* [About this exercise]
Please show each line of the listing where "adenocarcinoma" is present.

* [Information shown]
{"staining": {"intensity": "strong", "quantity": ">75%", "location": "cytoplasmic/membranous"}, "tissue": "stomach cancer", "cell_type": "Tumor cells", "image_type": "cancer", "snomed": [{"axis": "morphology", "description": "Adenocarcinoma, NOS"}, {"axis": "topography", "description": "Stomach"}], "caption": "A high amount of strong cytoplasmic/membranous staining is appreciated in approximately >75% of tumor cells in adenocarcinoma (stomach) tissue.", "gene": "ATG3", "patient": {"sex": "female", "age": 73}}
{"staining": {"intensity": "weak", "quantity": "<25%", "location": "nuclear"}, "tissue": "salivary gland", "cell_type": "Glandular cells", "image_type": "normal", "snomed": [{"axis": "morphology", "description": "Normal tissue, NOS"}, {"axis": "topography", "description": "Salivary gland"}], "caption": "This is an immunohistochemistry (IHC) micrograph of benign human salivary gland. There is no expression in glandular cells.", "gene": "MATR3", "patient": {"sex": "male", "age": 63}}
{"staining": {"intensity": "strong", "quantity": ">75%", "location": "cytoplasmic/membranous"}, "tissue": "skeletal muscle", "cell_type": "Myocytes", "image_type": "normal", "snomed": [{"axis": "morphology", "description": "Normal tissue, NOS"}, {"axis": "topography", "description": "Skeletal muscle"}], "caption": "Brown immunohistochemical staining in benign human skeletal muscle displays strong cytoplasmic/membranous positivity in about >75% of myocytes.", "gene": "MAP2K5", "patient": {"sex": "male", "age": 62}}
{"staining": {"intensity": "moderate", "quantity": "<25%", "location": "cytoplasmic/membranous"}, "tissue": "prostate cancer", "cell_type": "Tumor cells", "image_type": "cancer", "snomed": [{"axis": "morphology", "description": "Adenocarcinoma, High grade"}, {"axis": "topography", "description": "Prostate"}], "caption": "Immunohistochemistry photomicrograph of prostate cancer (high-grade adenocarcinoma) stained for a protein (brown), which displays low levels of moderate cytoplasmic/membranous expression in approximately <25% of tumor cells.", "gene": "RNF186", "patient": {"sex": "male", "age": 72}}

* [Result for this task]
{"staining": {"intensity": "strong", "quantity": ">75%", "location": "cytoplasmic/membranous"}, "tissue": "stomach cancer", "cell_type": "Tumor cells", "image_type": "cancer", "snomed": [{"axis": "morphology", "description": "Adenocarcinoma, NOS"}, {"axis": "topography", "description": "Stomach"}], "caption": "A high amount of strong cytoplasmic/membranous staining is appreciated in approximately >75% of tumor cells in adenocarcinoma (stomach) tissue.", "gene": "ATG3", "patient": {"sex": "female", "age": 73}}
{"staining": {"intensity": "moderate", "quantity": "<25%", "location": "cytoplasmic/membranous"}, "tissue": "prostate cancer", "cell_type": "Tumor cells", "image_type": "cancer", "snomed": [{"axis": "morphology", "description": "Adenocarcinoma, High grade"}, {"axis": "topography", "description": "Prostate"}], "caption": "Immunohistochemistry photomicrograph of prostate cancer (high-grade adenocarcinoma) stained for a protein (brown), which displays low levels of moderate cytoplasmic/membranous expression in approximately <25% of tumor cells.", "gene": "RNF186", "patient": {"sex": "male", "age": 72}}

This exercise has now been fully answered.